IEPM

Bandwidth to the World - Formal Measurements

Bulk Throughput Measurements | Bulk Throughput Simulation | Windows vs. streams | Effect of load on RTT and loss | Bulk file transfer measurements

Introduction

The Bandwidth to the World project was designed to demonstrate the current data transfer capabilities to several sites with high performance links, worldwide. In a sense the site at SC2001 was acting like a High Energy Physics tier 0 or tier 1 site (an accelerator or major computation site) in distributing copies of the raw data to multiple replica sites.

Preparation

To prepare this demonstration we set up a collaboration of about 25 sites in 6 countries. Each of the sites had one or more hosts that were able to accept TCP data from the iperf applicaton or file copy data from the the bbcp application, from a central site initially at SLAC and later at SC2001. The initial measurements, prior to the formal challenge measurements were made over production networks with no effort being made to reduce other traffic. They were made from the central site to each site for 10 seconds per hour, and indicated that we could achieve in aggregate over 2Gbits/sec both from SLAC and from SC2001.

Formal Measurement

For the formal demonstration, we had a 30 minute time slot at SC2001 starting at 6:15pm Tuesday 13th November MST, and sent iperf data to about 17 sites in 5 different countries. Paolo Grosso, Steffen Luitz, Les Cottrell and Connie Logg (from left to right in the photo) launched and monitored the applications and throughputs, and Gary Buhrmaster assisted in setting up the booth router. The sites were chosen from those that were more reliable, had high throughput or were representative of countries requiring high throughput to the US.

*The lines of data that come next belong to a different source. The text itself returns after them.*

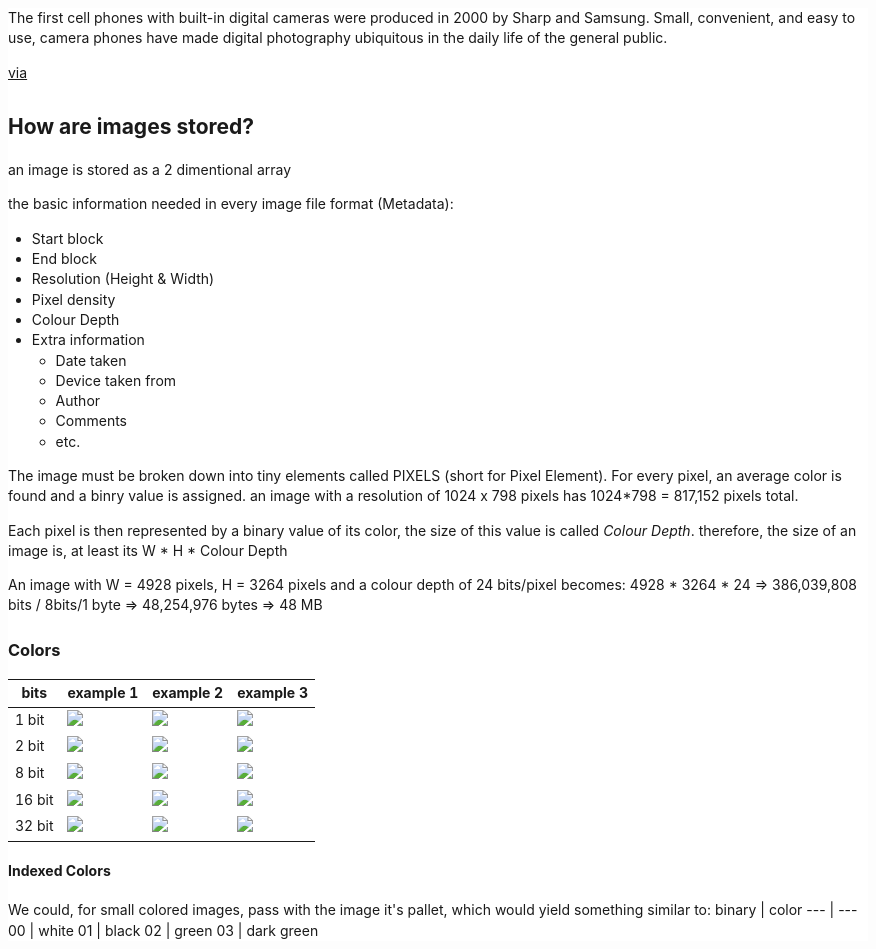 The first cell phones with built-in digital cameras were produced in 2000 by Sharp and Samsung. Small, convenient, and easy to use, camera phones have made digital photography ubiquitous in the daily life of the general public. 

[via](https://en.wikipedia.org/wiki/Digital_photography#History)

## How are images stored?

an image is stored as a 2 dimentional array

the basic information needed in every image file format (Metadata):
- Start block
- End block
- Resolution (Height & Width)
- Pixel density
- Colour Depth
- Extra information
  - Date taken
  - Device taken from
  - Author
  - Comments
  - etc.

The image must be broken down into tiny elements called PIXELS (short for Pixel Element). For every pixel, an average color is found and a binry value is assigned. an image with a resolution of 1024 x 798 pixels has 1024*798 = 817,152 pixels total. 

Each pixel is then represented by a binary value of its color, the size of this value is called *Colour Depth*. therefore, the size of an image is, at least its W * H * Colour Depth

An image with W = 4928 pixels, H = 3264 pixels and a colour depth of 24 bits/pixel becomes:
4928 * 3264 * 24 => 386,039,808 bits / 8bits/1 byte => 48,254,976 bytes => 48 MB

### Colors

bits | example 1 | example 2 | example 3
--- | --- | --- | ---
1 bit | <img src="https://i.ytimg.com/vi/aqseu63_8wY/maxresdefault.jpg" /> | <img src="https://i.pinimg.com/474x/69/ee/32/69ee3235137b5ec09d880922da0bfc85.jpg" />  | <img src="https://i.pinimg.com/originals/db/03/1f/db031fa79da1c2549c30e64d0786ba37.png" />
2 bit | <img src="https://cdn.dribbble.com/users/626374/screenshots/14544338/dribbble_still.gif?compress=1&resize=400x300" /> | <img src="https://res.cloudinary.com/teepublic/image/private/s--uypz7yeY--/t_Resized%20Artwork/c_fit,g_north_west,h_1054,w_1054/co_ffffff,e_outline:53/co_ffffff,e_outline:inner_fill:53/co_bbbbbb,e_outline:3:1000/c_mpad,g_center,h_1260,w_1260/b_rgb:eeeeee/t_watermark_lock/c_limit,f_auto,h_630,q_90,w_630/v1608153756/production/designs/17469924_0.jpg" />  | <img src="https://img.itch.zone/aW1nLzIyMDQxMTYucG5n/original/7URm1o.png" />
8 bit | <img src="https://i.pinimg.com/originals/4c/f5/83/4cf58303bb1aa59e2ccadc63e0bd4785.gif" /> | <img src="https://bojoga.com.br/files/2009/12/Metroid.jpg" />  | <img src="https://d23gn3985hkc32.cloudfront.net/wp-content/uploads/2020/12/308097-Capture14.png" />
16 bit | <img src="https://2.bp.blogspot.com/_vAxLnr-8Y7E/TNcNK7cTTtI/AAAAAAAAAVU/Q-e0ySPwuZw/s1600/casa.jpg" /> | <img src="https://i2-prod.mirror.co.uk/incoming/article7539059.ece/ALTERNATES/s1200b/Stardew-hi-res.jpg" />  | <img src="https://gamefabrique.com/screenshots2/snes/mega-man-x-17.big.jpg" />
32 bit | <img src="https://www.derekyu.com/makegames/images/pixel/orc07.png" /> | <img src="https://pbs.twimg.com/media/DorNP3YXoAAwRTD?format=jpg&name=large" />  | <img src="https://pbs.twimg.com/media/DorNRE6XsAAwaxg?format=jpg&name=large" />


#### Indexed Colors

We could, for small colored images, pass with the image it's pallet, which would yield something similar to:
binary | color
--- | ---
00 | white
01 | black
02 | green
03 | dark green
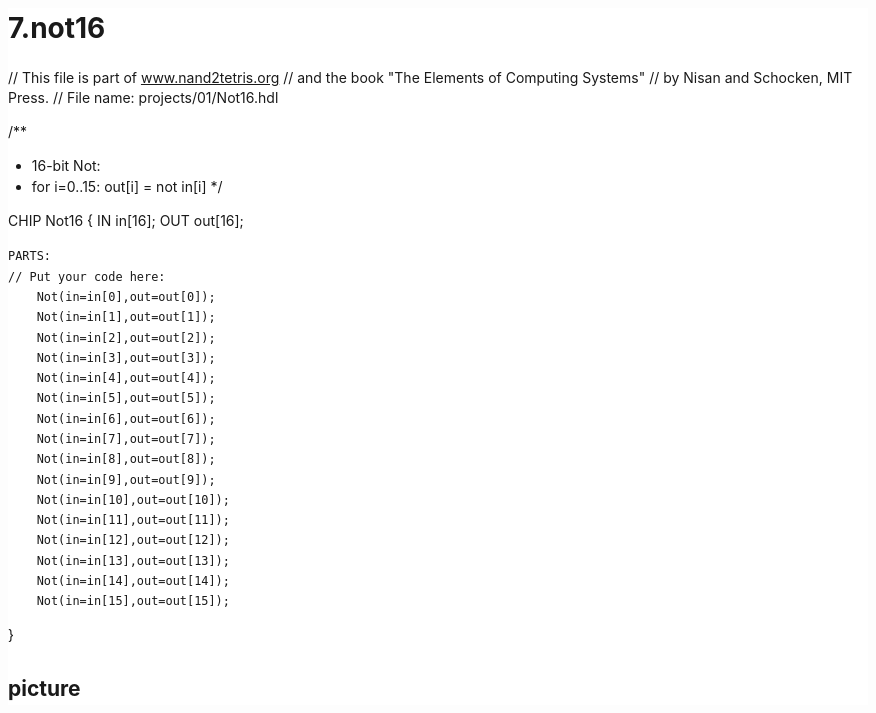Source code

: # 7.not16

// This file is part of www.nand2tetris.org
// and the book "The Elements of Computing Systems"
// by Nisan and Schocken, MIT Press.
// File name: projects/01/Not16.hdl

/**
 * 16-bit Not:
 * for i=0..15: out[i] = not in[i]
 */

CHIP Not16 {
    IN in[16];
    OUT out[16];

    PARTS:
    // Put your code here:
        Not(in=in[0],out=out[0]);
    	Not(in=in[1],out=out[1]);
    	Not(in=in[2],out=out[2]);
    	Not(in=in[3],out=out[3]);
    	Not(in=in[4],out=out[4]);
    	Not(in=in[5],out=out[5]);
    	Not(in=in[6],out=out[6]);
    	Not(in=in[7],out=out[7]);
    	Not(in=in[8],out=out[8]);
    	Not(in=in[9],out=out[9]);
    	Not(in=in[10],out=out[10]);
    	Not(in=in[11],out=out[11]);
    	Not(in=in[12],out=out[12]);
    	Not(in=in[13],out=out[13]);
    	Not(in=in[14],out=out[14]);
    	Not(in=in[15],out=out[15]);
}
## picture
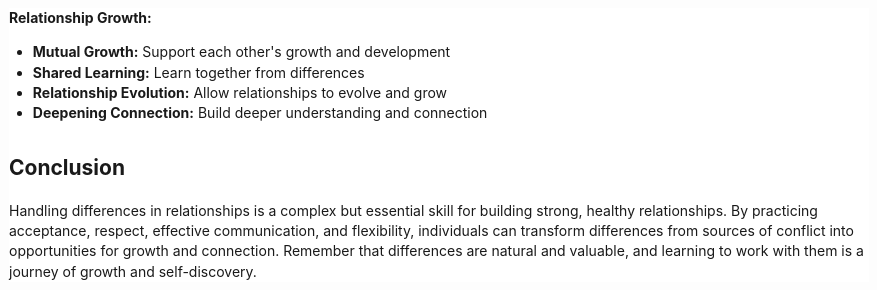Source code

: **Relationship Growth:**
- **Mutual Growth:** Support each other's growth and development
- **Shared Learning:** Learn together from differences
- **Relationship Evolution:** Allow relationships to evolve and grow
- **Deepening Connection:** Build deeper understanding and connection

## Conclusion
Handling differences in relationships is a complex but essential skill for building strong, healthy relationships. By practicing acceptance, respect, effective communication, and flexibility, individuals can transform differences from sources of conflict into opportunities for growth and connection. Remember that differences are natural and valuable, and learning to work with them is a journey of growth and self-discovery.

The TCP traffic was generated by 3 Linux PCs, in the SLAC/FNAL booth, running iperf with large windows and multiple streams. Two of the PCs (a018 and a020) had two GE NICs each, and one (a017) had a single GE NIC. The link from the booth was two bonded GE links (Etherchannel) to SCinet.

Results

We first ran two 5 minute tests with different window sizes (large with 1024KBytes, small with 256kBytes) and numbers of streams 5 streams and 10 streams respectively, and observed aggregated throughputs of 1.2 to 1.3 Gbits/sec. The details are shown in the table below.
WindowsQBSSStartStopAggregate TCP throughput
LargeNo6:16pm MST6:21pm MST1250 Mbits/s
SmallNo6:26pm MST6:30pm MST1319 Mbits/s
LargeYes6:33pm MST6:38pm MST1338 Mbits/s
SmallYes6:40pm MST6:45pm MST1511 Mbits/s
Then we enabled QBone Scavenger Service (QBSS) using iperf's QOS option on the host with a single GE NIC (a017). This host was transmitting data to a single other host (a118) in the ANL booth on the SC2001 showfloor and so was capable of high throughput. This had the effect of giving the QBSS application lower priority than the other applications. The aggregate throughput when QBSS was utilized was essentially the same at 1.33Gbits/s, however the QBSS service dropped from 200-300 Mbits/s to about 100 Mbits/sec and the other applications were able to more fully utilize the bandwidth (see plot below). This demonstrates that the bulk data transfers that are critical to physics grid computing architectures can take place effectively even in the presence of saturated links with reduced impact to other applications. The graphs below show the effect of the throughputs by host without and with QBSS applied to the one host (in red). It can be seen that the throughput to a118 (the red lines) dramatically reduces from about 275 Mbits/s to under 100Mbits/s when QBSS is applied to it. At the same time the throughputs to the other hosts increases in almost all cases.

While running the tests, each 5 seconds, we read out the Cisco 6500 Catalysts port counters to obtain the transmit rate for each SLAC/FNAL booth host. The results for each host are shown below. The purple line is for the a017 host to which QBSS was applied in the 2nd pair of runs. The drop in performance for a017 is easily seen in the latter 2 traces to the right.

The plot below shows the aggregate throughputs for the tests. It is seen that we peaked on the fourth test at about 1.6Gbits/s.
While we ran the tests the SC2001 Network Operations Center (NOC) monitored their equipment. Snapshots of the throughputs on various links (thanks to Gregory Goddard of the University of Florida) were obtained for 6:38pm, 6:41pm and 6:44pm. The SLAC booth router was connected to the NOC Core-rtr-2 and the outgoing traffic can be seen to be between 1.3 and 1.6Gbits/s, while the inbound traffic (mainly ACKs) was < 200Mbits/s.

Footnote

We were 3rd in the bandwidth challenge throughput competition, following LBL and ANL. Both LBL and ANL had at least 10Gbits/e to their booths so we could not hope to beat them. Despite this we felt the demonstration of QBSS at these speeds was an important contribution.